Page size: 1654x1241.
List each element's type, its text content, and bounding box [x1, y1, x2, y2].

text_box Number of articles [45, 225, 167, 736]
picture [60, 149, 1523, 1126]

++++++++++++++++++++

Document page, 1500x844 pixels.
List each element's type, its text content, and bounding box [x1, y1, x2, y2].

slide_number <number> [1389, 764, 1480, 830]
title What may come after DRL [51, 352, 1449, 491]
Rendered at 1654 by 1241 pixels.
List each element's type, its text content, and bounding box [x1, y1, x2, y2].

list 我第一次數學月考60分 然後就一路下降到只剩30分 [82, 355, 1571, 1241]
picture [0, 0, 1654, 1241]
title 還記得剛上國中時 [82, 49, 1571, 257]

++++++++++++++++++++

→ OBJECTIVE:
Render the lines above, from the line with "Page size: 1654x1241." through the line with "picture [60, 149, 1523, 1126]", as a Markdown table with the columns No. and Line, numbering each line and leaving out blank lines.

→ RESULT:
| No. | Line |
|---|---|
| 1 | Page size: 1654x1241. |
| 2 | List each element's type, its text content, and bounding box [x1, y1, x2, y2]. |
| 3 | text_box Number of articles [45, 225, 167, 736] |
| 4 | picture [60, 149, 1523, 1126] |